1. Decentrailized Production
In the past, mass production of goods has been centralized in certain countries and regions due to lower costs. But this model adds complexity to the process due to imports, labor issues, geopolitical tensions, and the time required to make any changes. Because 3D printing is considered portable technology, manufacturers can relocate production and assembly closer to where products will be consumed.
2. Simple Produce Customization
When a manufacturing client wants an order produced to their exact specifications, this would be challenging using traditional methods. But 3D printing allows manufacturers to create customized parts as well as quickly adapt to changing market conditions. Otherwise, it could take weeks or months to achieve the same result that 3D printing could provide in only hours or days.
3. Faster Time to Market
When you’re relying on outside business partners, time to market is often a moving target. This can be frustrating for businesses and the customers they serve. 3D printing technology reduces this complexity by bringing everything in-house. You control the timeline, which can save you money on production costs and help improve the customer experience.

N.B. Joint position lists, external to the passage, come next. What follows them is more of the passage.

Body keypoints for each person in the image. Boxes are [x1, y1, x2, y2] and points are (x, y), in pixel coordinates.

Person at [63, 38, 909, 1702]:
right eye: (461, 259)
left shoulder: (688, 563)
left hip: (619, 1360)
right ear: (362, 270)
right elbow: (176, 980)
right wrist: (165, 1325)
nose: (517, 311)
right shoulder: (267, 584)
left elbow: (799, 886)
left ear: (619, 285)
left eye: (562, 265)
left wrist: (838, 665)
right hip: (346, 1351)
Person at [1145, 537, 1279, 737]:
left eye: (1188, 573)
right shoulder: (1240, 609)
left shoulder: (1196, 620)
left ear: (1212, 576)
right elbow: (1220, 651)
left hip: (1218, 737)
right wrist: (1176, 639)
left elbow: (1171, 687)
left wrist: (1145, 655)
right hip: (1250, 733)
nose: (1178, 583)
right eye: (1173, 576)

4. Better Use of Resources
If you are 3D printing products or parts in-house, your business can take a more “on-demand” approach to inventory. Instead of having to devote various resources (money, time, warehouse space, etc.) to creating excess stock, 3D printing makes “Just-in-Time” possible once again.
5. More Sustainable Choice
Perhaps one of the unintended benefits of relying more on 3D printing is that your business is making more sustainable choices. It is producing less waste and using a more energy-efficient option to create products or parts.

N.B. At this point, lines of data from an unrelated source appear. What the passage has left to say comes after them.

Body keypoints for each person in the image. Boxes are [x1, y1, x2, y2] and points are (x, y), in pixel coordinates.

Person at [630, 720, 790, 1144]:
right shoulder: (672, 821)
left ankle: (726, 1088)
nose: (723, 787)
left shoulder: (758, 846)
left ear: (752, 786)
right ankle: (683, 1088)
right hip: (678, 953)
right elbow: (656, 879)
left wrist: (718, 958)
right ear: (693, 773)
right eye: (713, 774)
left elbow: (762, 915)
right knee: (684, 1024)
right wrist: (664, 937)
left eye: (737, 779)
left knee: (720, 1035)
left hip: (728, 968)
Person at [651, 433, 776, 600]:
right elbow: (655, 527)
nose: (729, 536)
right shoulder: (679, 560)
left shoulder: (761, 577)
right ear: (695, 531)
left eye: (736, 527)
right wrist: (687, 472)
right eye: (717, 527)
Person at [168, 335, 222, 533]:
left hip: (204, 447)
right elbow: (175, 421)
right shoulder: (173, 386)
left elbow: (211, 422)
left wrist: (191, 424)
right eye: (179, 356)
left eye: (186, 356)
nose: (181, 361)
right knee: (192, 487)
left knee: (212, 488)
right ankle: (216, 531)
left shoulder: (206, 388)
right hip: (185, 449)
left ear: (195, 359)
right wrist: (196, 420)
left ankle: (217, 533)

Examples of 3D Printing in Action
3D printing might just seem like an interesting idea or something businesses will adopt in the future. But the fact is that it’s a solution that’s already making a difference in many different industries. Here are some examples of 3D printing in action that your business can emulate:
A large number of automotive companies are already using 3D printing to produce prototypes. For example, Ford has been using this technology since the 1980s. The company reports that traditional prototyping methods would cost roughly $500,000 and take four months. But 3D printing can complete the same process for $3,000 in just four days. Automakers are also using 3D printing to create certain parts and produce hard-to-find parts for production machinery.
Additive manufacturing technology is being used in the medical field to produce items like knee and hip implants, personalized prosthetics, hearing aids, and orthotic insoles for shoes.
3D-printed parts are already being used for non-critical components on some aircraft. For example, GE has put more than 300 3D printers in service in its facilities with plans to produce about 100,000 additive parts. Also, the U.S. Air Force has saved tens of thousands by installing various 3D-printed parts on its C5 Super Galaxy.
3D printers are also being used in the construction industry to create more cost-effective projects that produce less waste. This technology can produce construction components like trusses, windows, and doors. It can even print entire walls or structures.
Oil and Gas
Although the oil and gas industry is known for following traditional methods, 3D printing is allowing many organizations to innovate to achieve greater efficiencies and cost savings. For example, 3D printers can quickly produce parts that would otherwise be nearly impossible to obtain due to supply chain issues.
3D printing is a disruptive technology that will have far-reaching impacts on many industries. As businesses continue to struggle with supply chain issues, these solutions are proving beneficial to revolutionize various manufacturing processes and help drive innovation.